Michel Foucault, Il parresiastes e il coraggio della verità

by gabriella

La verità è un fatto di giustizia, non solo di forma logica.

[…] quando un filosofo si rivolge a un sovrano, a un tiranno, e gli dice che la sua tirannide è pericolosa e spiacevole, perché la tirannide è incompatibile con la giustizia, in quel caso il filosofo dice la verità, crede di stare dicendo la verità, e ancor più, corre un rischio (giacché il tiranno può adirarsi, può punirlo, può esiliarlo, può ucciderlo).
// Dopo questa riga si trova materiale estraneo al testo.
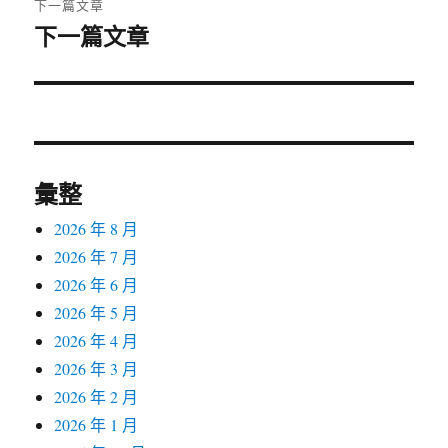
下一篇文章
下一篇文章
下
一
篇
文
章:
彙整
2026 年 8 月
2026 年 7 月
2026 年 6 月
2026 年 5 月
2026 年 4 月
2026 年 3 月
2026 年 2 月
2026 年 1 月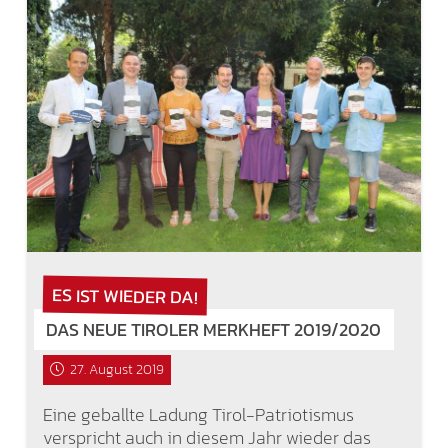
ES IST WIEDER DA!
DAS NEUE TIROLER MERKHEFT 2019/2020
27. August 2019
Eine geballte Ladung Tirol-Patriotismus
verspricht auch in diesem Jahr wieder das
Fu questa esattamente la situazione in cui si trovò Platone con Dionigi di Siracusa – sulla quale ci sono interessantissimi riferimenti nella Lettera settima di Platone, e anche nella Vita di Dionigi di Plutarco.
Quindi, come vedete, il parresiastes è qualcuno che corre un rischio. Naturalmente, non è sempre il rischio della vita. Quando, per esempio, qualcuno vede un amico che sta commettendo un errore e rischia di incorrere nelle sue ire dicendogli che sta sbagliando, costui sta agendo da parresiastes. In tal caso, certo, non rischia la vita, ma può irritare l’amico coi suoi rilievi, e conseguentemente l’amicizia può risentirne. Se, in una discussione politica, un oratore rischia di perdere la sua popolarità perché la sua opinione è contraria a quella della maggioranza, o perché può condurre ad uno scandalo politico, egli sta usando la parresia. La parresia dunque è legata al coraggio di fronte al pericolo: essa richiede propriamente il coraggio di dire la verità a dispetto di un qualche pericolo. E nella sua forma estrema, dire la verità diventa un «gioco» di vita o di morte». Michel Foucault, Discourse and Truth. The Problematization of Parresia, 1985; trad. it. Discorso e verità nella Grecia antica, Donzelli, Roma, 1996, p. 7.